[[ RECORDS FOR THIS EXERCISE open ]]

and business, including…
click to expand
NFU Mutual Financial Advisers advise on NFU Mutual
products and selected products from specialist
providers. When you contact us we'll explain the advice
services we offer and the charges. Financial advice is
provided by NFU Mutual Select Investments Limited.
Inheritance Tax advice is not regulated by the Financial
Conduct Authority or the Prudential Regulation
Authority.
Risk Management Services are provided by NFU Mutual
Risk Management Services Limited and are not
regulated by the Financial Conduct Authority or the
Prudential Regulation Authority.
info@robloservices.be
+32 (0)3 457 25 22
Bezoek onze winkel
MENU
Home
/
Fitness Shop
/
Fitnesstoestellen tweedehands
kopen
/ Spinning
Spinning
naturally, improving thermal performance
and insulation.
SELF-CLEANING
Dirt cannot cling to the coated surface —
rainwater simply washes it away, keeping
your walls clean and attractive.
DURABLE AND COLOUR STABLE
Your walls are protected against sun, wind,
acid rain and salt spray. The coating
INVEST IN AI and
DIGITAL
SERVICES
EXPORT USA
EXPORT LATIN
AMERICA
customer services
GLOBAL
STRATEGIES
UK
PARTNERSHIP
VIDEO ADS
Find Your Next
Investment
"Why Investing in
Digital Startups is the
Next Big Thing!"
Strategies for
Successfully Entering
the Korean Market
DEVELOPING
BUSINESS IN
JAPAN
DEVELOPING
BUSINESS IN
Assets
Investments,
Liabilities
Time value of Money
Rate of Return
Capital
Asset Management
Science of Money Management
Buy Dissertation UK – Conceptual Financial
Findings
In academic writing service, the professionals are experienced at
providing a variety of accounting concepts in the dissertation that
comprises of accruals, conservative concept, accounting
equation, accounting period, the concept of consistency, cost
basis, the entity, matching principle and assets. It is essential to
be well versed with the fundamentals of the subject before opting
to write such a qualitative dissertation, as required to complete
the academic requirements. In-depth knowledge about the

[[ RECORDS FOR THIS EXERCISE closed ]]

(TASK STATEMENT) From first line to last, transcribe the material exactly.

(OUTPUT BELOW)
and business, including…
click to expand
NFU Mutual Financial Advisers advise on NFU Mutual
products and selected products from specialist
providers. When you contact us we'll explain the advice
services we offer and the charges. Financial advice is
provided by NFU Mutual Select Investments Limited.
Inheritance Tax advice is not regulated by the Financial
Conduct Authority or the Prudential Regulation
Authority.
Risk Management Services are provided by NFU Mutual
Risk Management Services Limited and are not
regulated by the Financial Conduct Authority or the
Prudential Regulation Authority.
info@robloservices.be
+32 (0)3 457 25 22
Bezoek onze winkel
MENU
Home
/
Fitness Shop
/
Fitnesstoestellen tweedehands
kopen
/ Spinning
Spinning
naturally, improving thermal performance
and insulation.
SELF-CLEANING
Dirt cannot cling to the coated surface —
rainwater simply washes it away, keeping
your walls clean and attractive.
DURABLE AND COLOUR STABLE
Your walls are protected against sun, wind,
acid rain and salt spray. The coating
INVEST IN AI and
DIGITAL
SERVICES
EXPORT USA
EXPORT LATIN
AMERICA
customer services
GLOBAL
STRATEGIES
UK
PARTNERSHIP
VIDEO ADS
Find Your Next
Investment
"Why Investing in
Digital Startups is the
Next Big Thing!"
Strategies for
Successfully Entering
the Korean Market
DEVELOPING
BUSINESS IN
JAPAN
DEVELOPING
BUSINESS IN
Assets
Investments,
Liabilities
Time value of Money
Rate of Return
Capital
Asset Management
Science of Money Management
Buy Dissertation UK – Conceptual Financial
Findings
In academic writing service, the professionals are experienced at
providing a variety of accounting concepts in the dissertation that
comprises of accruals, conservative concept, accounting
equation, accounting period, the concept of consistency, cost
basis, the entity, matching principle and assets. It is essential to
be well versed with the fundamentals of the subject before opting
to write such a qualitative dissertation, as required to complete
the academic requirements. In-depth knowledge about the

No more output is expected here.